Although Dunkirk had been reached by 7 September, it soon became clear that the garrison would fight to hold a port that was largely destroyed. It was then judged to be a better use of men and materiel to clear the Germans from the Scheldt estuary and open the port of Antwerp, which had been captured intact. A brigade sized force was left to isolate Dunkirk, which eventually surrendered on 9 May 1945, after the general German surrender. The investment was conducted by the 1st Czechoslovak Armoured Brigade, in which Belgian Resistance members assisted with information and French Resistance members were converted to regular units.

===Belgium===
Ostend had been omitted from Hitler's list of "fortresses" and so was evacuated, despite its strong defences. The port had been demolished. The 1st Polish Armoured Division crossed the Belgian border and captured Ypres on 6 September, reaching the Ghent–Bruges Canal on 9 September.

===Scheldt===

A long and costly operation was required to clear the Germans from both banks of the Scheldt, so that the Port of Antwerp could be opened.

==Aftermath==

Although Dieppe came rapidly into use, it could supply only a quarter of the needs of the 21st Army Group. The capture of Le Havre, Boulogne, Calais and Ostend only eased Allied supply problems after extensive clearance of debris and mines. Ostend was restricted to personnel only but the Boulogne terminal for a Pluto oil pipeline (Dumbo) was of great benefit, becoming the "... main supplies of fuel during the winter and spring campaigns" of the Allies. It has been questioned whether the capture of the defended ports was worthwhile, given the need for much effort to bring them into use and the greater potential benefit of Antwerp.

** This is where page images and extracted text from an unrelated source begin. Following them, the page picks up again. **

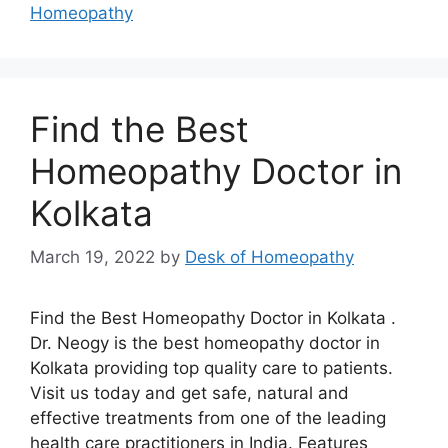
Homeopathy
Find the Best
Homeopathy Doctor in
Kolkata
March 19, 2022
by
Desk of Homeopathy
Find the Best Homeopathy Doctor in Kolkata .
Dr. Neogy is the best homeopathy doctor in
Kolkata providing top quality care to patients.
Visit us today and get safe, natural and
effective treatments from one of the leading
health care practitioners in India. Features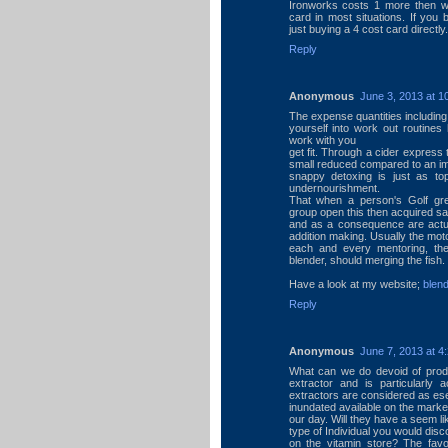
Ironworks costs 1 more then 
card in most situations. If you 
just buying a 4 cost card direct
Reply
Anonymous
June 3, 2013 at 1
The expense quantities including
yourself into work out routines
work with you
get fit. Through a cider express 
small reduced compared to an imp
snappy detoxing is just as t
undernourishment.
That when a person's Golf gree
group open this then acquired sa
and as a consequence are actual
addition making. Usually the moto
each and every mentoring, then
blender, should merging the fish.
Have a look at my website;
blen
Reply
Anonymous
June 7, 2013 at 4
What can we do devoid of produ
extractor and is particularly 
extractors are considered as ese
inundated available on the market
our day. Will they have a seem li
type of Individual you would dis
on the vitamin store? The favo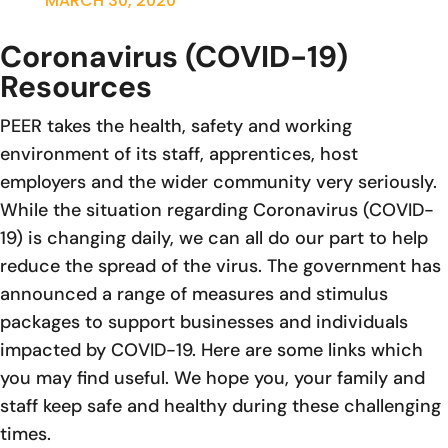
MARCH 30, 2020
Coronavirus (COVID-19)
Resources
PEER takes the health, safety and working
environment of its staff, apprentices, host
employers and the wider community very seriously.
While the situation regarding Coronavirus (COVID-
19) is changing daily, we can all do our part to help
reduce the spread of the virus. The government has
announced a range of measures and stimulus
packages to support businesses and individuals
impacted by COVID-19. Here are some links which
you may find useful. We hope you, your family and
staff keep safe and healthy during these challenging
times.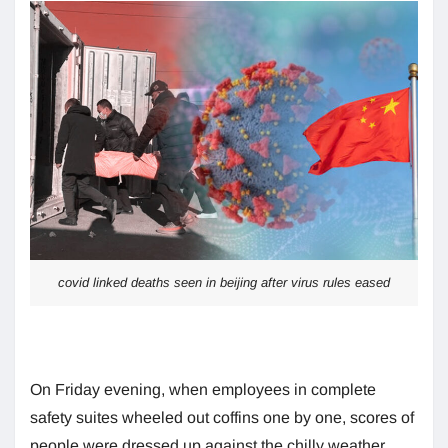
covid linked deaths seen in beijing after virus rules eased
On Friday evening, when employees in complete
safety suites wheeled out coffins one by one, scores of
people were dressed up against the chilly weather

After the failure of Operation Market Garden, Eisenhower "turned to Antwerp, which despite the long-delayed capture of Le Havre on 12 September, of Brest on the 18th and of Calais on the 30th, remained, as the closest, largest and best-preserved of the ports, the necessary solution to the difficulties of supply." Antwerp was not opened until 29 November 1944 after the Battle of the Scheldt to clear the approaches to the Port Of Antwerp, which had been delayed by Montgomery. This largely solved Allied supply problems.